===== Text excerpt =====

SK-AM62A-LP: problems of C++ onnxruntime infer

Wang Xiaojun

Prodigy 50 points

Part Number: SK-AM62A-LP

Tool/software:

Just infering one model ，but it uses 340%+ cpu resources.

7 months ago

0 Wang Xiaojun 7 months ago

Prodigy 50 points

code and pictures of these problems can be seen in (+) SK-AM62A-LP: could run cpu+npu in the same time based on edgeai-gst-apps /app_cpp. - Processors forum - Processors - TI E2E support forums

0 Reese Grimsley 7 months ago

TI__Genius 16196 points

Hello,

The TOP and HTOP mechanisms are considering 100% to be full utilization of 1 core. Excess of 100% means that multiple CPU cores are being used. In your case, all 4 cores are being used.

This means at least 4 threads are being used. This is likely the default for ONNXRuntime, which by default uses the number of CPU cores

This may boost best-case performance, but I think worst and average case performance will suffer if any other process or thread needs to interrupt on any core. It would therefore the delay the whole model

I recommend checking how many CPU threads are being enabled for ONNXRuntime

Resource and documentation: https://onnxruntime.ai/docs/performance/tune-performance/threading.html

For CPU-based execution (especially when there are many layers), I recommend setting this to 2 cores if you have 4 available on the device.

===== Excerpted data =====

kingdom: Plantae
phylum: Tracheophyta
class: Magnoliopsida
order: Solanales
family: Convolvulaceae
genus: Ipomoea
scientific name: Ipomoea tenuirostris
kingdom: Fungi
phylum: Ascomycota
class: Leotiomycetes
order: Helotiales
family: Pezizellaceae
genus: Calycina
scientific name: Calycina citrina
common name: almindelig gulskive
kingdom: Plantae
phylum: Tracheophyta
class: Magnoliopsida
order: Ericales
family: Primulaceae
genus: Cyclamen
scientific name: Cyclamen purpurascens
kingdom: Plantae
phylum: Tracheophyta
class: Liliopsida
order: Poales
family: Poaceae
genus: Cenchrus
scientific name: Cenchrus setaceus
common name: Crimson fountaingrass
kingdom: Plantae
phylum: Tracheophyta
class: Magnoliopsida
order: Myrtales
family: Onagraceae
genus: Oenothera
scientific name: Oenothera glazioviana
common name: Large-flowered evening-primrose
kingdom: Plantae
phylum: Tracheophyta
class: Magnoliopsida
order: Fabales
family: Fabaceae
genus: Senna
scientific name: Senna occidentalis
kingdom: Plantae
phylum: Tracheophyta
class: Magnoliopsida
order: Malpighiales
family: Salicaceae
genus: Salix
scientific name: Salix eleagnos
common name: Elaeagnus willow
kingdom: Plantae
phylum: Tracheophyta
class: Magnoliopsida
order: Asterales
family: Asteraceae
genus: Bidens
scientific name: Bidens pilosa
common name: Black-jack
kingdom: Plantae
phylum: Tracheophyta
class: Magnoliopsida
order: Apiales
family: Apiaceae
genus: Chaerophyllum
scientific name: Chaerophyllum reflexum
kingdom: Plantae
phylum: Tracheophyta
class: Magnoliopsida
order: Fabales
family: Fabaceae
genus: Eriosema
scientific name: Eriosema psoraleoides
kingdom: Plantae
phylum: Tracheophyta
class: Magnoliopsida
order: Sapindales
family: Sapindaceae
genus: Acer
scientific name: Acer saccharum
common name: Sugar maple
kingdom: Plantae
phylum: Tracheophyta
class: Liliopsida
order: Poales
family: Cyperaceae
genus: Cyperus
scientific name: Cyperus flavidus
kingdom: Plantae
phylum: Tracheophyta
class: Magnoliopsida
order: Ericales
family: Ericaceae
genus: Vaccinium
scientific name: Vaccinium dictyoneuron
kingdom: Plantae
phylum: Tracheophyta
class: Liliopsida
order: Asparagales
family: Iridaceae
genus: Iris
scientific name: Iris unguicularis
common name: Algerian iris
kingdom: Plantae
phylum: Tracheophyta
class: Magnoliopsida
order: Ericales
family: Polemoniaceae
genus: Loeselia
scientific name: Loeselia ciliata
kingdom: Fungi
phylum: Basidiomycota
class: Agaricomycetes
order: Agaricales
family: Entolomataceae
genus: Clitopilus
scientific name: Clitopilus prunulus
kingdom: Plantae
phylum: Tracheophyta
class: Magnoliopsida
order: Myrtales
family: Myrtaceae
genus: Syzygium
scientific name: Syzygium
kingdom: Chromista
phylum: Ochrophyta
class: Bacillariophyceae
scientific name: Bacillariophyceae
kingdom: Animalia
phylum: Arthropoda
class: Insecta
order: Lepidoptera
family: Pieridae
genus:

=====

Parts of the exercise –
• A. Transcribe the forum thread on ONNXRuntime CPU usage from "This may boost" up to and including "on the device.".
• B. In the forum thread on ONNXRuntime CPU usage, how many cores does the reply recommend using for CPU-based execution on a device with 4 available?

Results of the exercise –
• A.
This may boost best-case performance, but I think worst and average case performance will suffer if any other process or thread needs to interrupt on any core. It would therefore the delay the whole model

I recommend checking how many CPU threads are being enabled for ONNXRuntime

Resource and documentation: https://onnxruntime.ai/docs/performance/tune-performance/threading.html

For CPU-based execution (especially when there are many layers), I recommend setting this to 2 cores if you have 4 available on the device.

• B. 2 cores.